Henry Ford is famous for saying, “Whether you think you can, or think you can’t, you are right.” Yes, attitude makes all the difference in the world. As development professionals, we are often the public face of the organizations we serve. As a result, it is especially important that we project optimism and hope – you never know who’s watching or how they could interpret our nuances. Keeping that reality in mind, consider the following scenario…
You are responsible for fundraising for a nonprofit and are in a development committee meeting with volunteers. You’re discussing an upcoming event or are planning for a major gifts initiative. An influential volunteer brings up the still-recovering economy, and suggests that the organization set diminished fundraising goals, perhaps even equivalent to last year’s accomplishments. Sound familiar?
So what do you do? Agree with them? Wait to see how another volunteer responds? Or jump in and try and turn the conversation around to a more positive scenario? Your response is critical, and could greatly impact the financial health of your NPO in the short, medium and long run. Let me show you why.

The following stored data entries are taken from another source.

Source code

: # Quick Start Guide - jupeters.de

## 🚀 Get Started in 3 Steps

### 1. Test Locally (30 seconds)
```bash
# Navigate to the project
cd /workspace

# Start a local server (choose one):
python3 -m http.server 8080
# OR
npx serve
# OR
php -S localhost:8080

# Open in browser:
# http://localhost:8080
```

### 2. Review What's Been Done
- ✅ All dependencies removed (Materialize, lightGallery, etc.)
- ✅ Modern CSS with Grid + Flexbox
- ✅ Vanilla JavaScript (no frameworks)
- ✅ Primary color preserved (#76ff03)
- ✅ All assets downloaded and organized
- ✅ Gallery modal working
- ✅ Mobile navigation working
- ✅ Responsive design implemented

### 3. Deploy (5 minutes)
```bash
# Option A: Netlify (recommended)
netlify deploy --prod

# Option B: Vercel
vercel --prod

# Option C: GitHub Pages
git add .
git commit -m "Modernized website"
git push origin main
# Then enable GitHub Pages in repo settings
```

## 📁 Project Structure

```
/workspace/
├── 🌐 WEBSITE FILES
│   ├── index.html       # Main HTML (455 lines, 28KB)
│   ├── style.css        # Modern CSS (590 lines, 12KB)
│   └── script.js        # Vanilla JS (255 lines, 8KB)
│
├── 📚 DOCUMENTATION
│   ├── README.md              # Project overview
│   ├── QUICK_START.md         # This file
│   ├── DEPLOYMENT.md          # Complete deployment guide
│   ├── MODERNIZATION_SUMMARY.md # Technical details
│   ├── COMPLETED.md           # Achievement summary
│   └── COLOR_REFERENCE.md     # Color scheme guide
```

Back in the spring of 2009, I interviewed a very wealthy couple for a feasibility study. You may recall – unless you were hibernating through that difficult year – the faltering economy and uncertain future made that one of the most challenging periods for fundraisers in recent memory. The couple and I started discussing the financial climate and how it might impact the campaign under consideration. The man and woman, who were board members of several other area NPOs, mentioned that the development staff at one of their other organizations were openly singing the blues about the economy. On the other hand, the couple mentioned that their peers – who were also very philanthropically focused – were not nearly as pessimistic about the future and that their giving would not diminish despite the newspaper headlines. They wanted me to know that nonprofits “were not doing themselves any favors” by expressing their pessimism. What an eye opener… and a perfect example of the importance of having, and projecting, a positive attitude with all your constituents.
Fast forward one year. As fate would have it, Copley Raff was hired for some development counsel by the “pessimistic” NPO mentioned by the affluent couple. In a heartbeat it became clear that the couple was absolutely right: the attitude of the development staff was negative. This self-fulfilling behavior was having a measurably negative impact on its fundraising volunteers, campaign progress, and overall results. It was a challenging climb to turn this organization’s culture toward more positive thinking – but one essential for its long term viability on many levels.
- Pessimism is contagious and easily recognized by all your constituents; stop it before it infects others.
- As a leader, you are responsible for setting the tone and culture of your organization; do not tolerate negative and pessimistic behavior from your staff.
- It is your responsibility to address pessimism in other staff and volunteer leaders and to keep it out of the public eye (and ear!)